My takeaways from reading Paula Butturini’s memoir, Keeping the Feast:
- I want to go to Rome
- I want to shop in an open market
- I wish I were Italian or at least had some Italian friends who cook
- I am hungry for fresh fruit and vegetables and for homemade pasta
- I better understand depression and what it means to love someone who suffers from it
- I am grateful for the simple ritual of eating a meal with my family and the bond that is forged through it
Keeping the Feast is beautifully written. Butturini’s prose is so beautiful! It “sings”! Her account of one seller’s produce at an open market in Rome, the Campo dei Fiori, is enough to make even a non-foodie like me yearn for asparagus of all things! I don’t even like asparagus!
When tragedy strikes not even a month after Butturini marries her husband John, John’s physical and emotional anguish transitions into a deep depression. They return to Rome, the place they met and fell in love, and Keeping the Feast is the story of the repercussions of chronic depression and how the simple rituals of life can inspire hope.

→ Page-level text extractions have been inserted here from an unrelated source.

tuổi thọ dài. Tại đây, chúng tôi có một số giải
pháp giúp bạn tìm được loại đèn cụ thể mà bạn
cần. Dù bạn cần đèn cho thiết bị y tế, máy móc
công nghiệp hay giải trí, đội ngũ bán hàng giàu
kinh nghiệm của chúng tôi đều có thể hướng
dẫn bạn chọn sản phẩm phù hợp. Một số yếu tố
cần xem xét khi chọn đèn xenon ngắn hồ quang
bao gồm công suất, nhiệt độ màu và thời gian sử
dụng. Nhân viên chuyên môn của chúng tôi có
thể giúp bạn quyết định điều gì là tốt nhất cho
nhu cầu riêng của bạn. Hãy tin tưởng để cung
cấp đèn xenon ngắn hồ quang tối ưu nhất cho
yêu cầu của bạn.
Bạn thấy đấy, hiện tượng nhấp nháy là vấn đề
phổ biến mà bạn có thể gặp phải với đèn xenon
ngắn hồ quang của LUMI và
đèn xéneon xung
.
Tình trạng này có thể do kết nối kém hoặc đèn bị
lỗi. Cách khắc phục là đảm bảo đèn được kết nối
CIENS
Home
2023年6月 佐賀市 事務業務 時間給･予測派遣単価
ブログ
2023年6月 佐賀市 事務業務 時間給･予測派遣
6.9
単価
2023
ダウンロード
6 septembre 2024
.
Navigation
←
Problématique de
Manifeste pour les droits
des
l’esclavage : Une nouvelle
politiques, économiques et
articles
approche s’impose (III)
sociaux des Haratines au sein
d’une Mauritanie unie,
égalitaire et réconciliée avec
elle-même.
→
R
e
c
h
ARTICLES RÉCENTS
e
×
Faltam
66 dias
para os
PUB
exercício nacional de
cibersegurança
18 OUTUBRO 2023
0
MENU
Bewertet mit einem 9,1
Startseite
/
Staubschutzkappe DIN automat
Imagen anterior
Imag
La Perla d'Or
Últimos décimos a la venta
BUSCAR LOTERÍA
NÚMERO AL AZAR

Keeping the Feast is a beautiful book, which may seem a strange description given the darkness of depression that is the backdrop of Butturini’s memoir. Depression is a darkness indeed, a fact that Paula describes in pain and heartbreak, yet Keeping the Feast is ultimately a chronicle of recovery, the food and the beauty of Rome inspiring hope and healing.
I’d to thank Putnam books for sending me the review copy!

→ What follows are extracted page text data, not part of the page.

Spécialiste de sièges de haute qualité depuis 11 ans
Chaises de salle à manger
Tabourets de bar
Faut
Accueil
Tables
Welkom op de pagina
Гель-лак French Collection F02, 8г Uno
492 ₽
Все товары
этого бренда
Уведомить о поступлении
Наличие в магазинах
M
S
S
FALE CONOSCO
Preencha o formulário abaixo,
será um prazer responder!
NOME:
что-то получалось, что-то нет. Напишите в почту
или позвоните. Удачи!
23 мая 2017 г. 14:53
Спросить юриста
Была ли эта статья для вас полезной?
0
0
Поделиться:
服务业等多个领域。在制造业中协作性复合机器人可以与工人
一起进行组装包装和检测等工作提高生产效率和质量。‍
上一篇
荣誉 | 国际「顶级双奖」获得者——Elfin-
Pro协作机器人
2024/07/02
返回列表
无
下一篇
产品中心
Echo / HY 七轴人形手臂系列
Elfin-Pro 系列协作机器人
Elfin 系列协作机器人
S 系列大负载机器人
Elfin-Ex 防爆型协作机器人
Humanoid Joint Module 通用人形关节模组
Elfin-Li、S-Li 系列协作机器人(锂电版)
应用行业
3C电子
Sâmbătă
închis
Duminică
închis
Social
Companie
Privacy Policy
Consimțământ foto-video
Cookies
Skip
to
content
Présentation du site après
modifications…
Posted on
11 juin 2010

Wife and mother, Bible teacher and blogger, Lisa loves Jesus, coffee, dark chocolate and, of course, books. Read more of her reflections at Lisa writes….
Oh this sounds SO wonderful. I’ve seen it around and was interested, but I saw some lukewarm reviews (along with some good ones).

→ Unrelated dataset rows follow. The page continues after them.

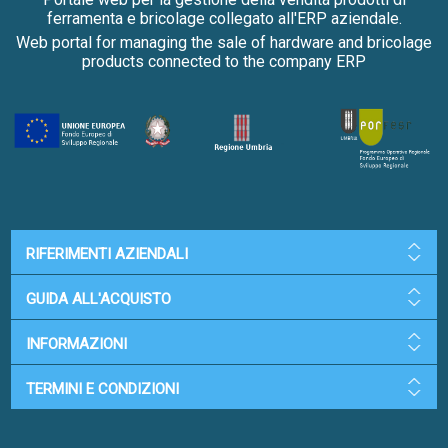
ferramenta e bricolage collegato all'ERP aziendale.
Web portal for managing the sale of hardware and bricolage
products connected to the company ERP
RIFERIMENTI AZIENDALI
GUIDA ALL'ACQUISTO
INFORMAZIONI
TERMINI E CONDIZIONI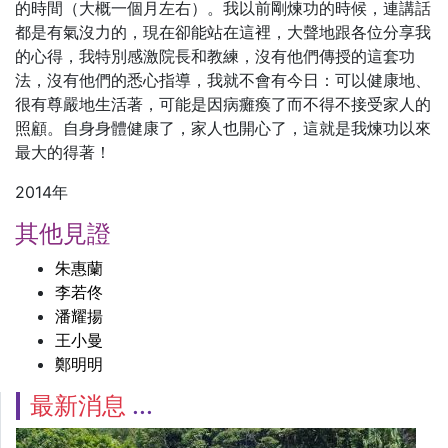
的時間（大概一個月左右）。我以前剛煉功的時候，連講話
都是有氣沒力的，現在卻能站在這裡，大聲地跟各位分享我
的心得，我特別感激院長和教練，沒有他們傳授的這套功
法，沒有他們的悉心指導，我就不會有今日：可以健康地、
很有尊嚴地生活著，可能是因病癱瘓了而不得不接受家人的
照顧。自身身體健康了，家人也開心了，這就是我煉功以來
最大的得著！
2014年
其他見證
朱惠蘭
李若佟
潘耀揚
王小曼
鄭明明
最新消息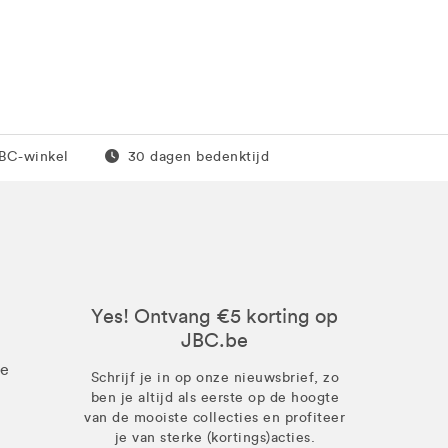
0 euro
Gratis retour
JBC-winkel
30 dagen bedenktijd
Yes! Ontvang €5 korting op
JBC.be
ze
Schrijf je in op onze nieuwsbrief, zo
ben je altijd als eerste op de hoogte
van de mooiste collecties en profiteer
je van sterke (kortings)acties.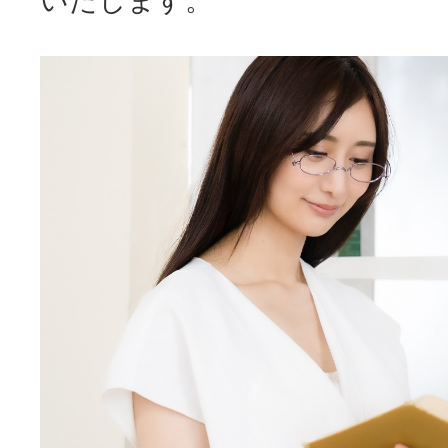
いたします。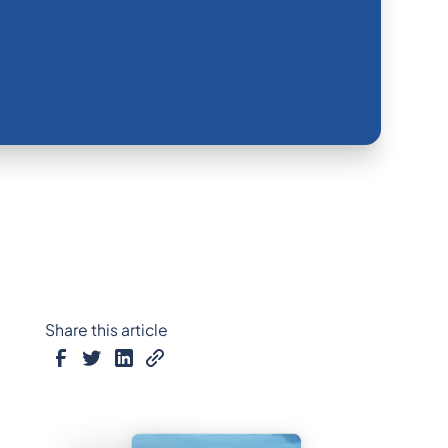
Share this article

I LOVE this kind of food/travel/self-exploration type of memoir.
Lisa, I just found your review of my memoir, Keeping the Feast, and wanted to thank you not only for reading it so closely and deciding to write about it, but especially for noticing that it is — despite everything we went through — a ‘chronicle of recovery,’ as you say. Though it may be about clinical depression, it’s not meant to be depressing, but instead about hope. One of the main reasons I wrote the book was to try to make our our children understand everything that happened to their father, and in the process give them a road map through and out of depression, should it ever strike them. All of us hope it might help other families going through very bad times. I bet you’d like asparagus if you made them with the wet lettuce leaves, as I describe in the first chapter. They’re done five-six minutes after you put the lid on…
This sounds like a book I definitely need to read. I have 2 family members that battle depression. It’s something I’m not sure people can fully comprehend unless they themselves or someone very close to them suffers from this debilitating condition.
What is it about Italy? Could it be the food, the beautiful landscape of places like Tuscany, the architecture? I have read at least half a dozen novels set in Italy, and they have the same affect on me. Books like Under The Tuscan Sun, Eat, Pray, Love and The Last Promise are just a few that make me want to drop everything and hop a plane to Italy. My 16 year old son even wants to go.
Rome is one place I really want to travel to – thanks for your review! This books sounds great!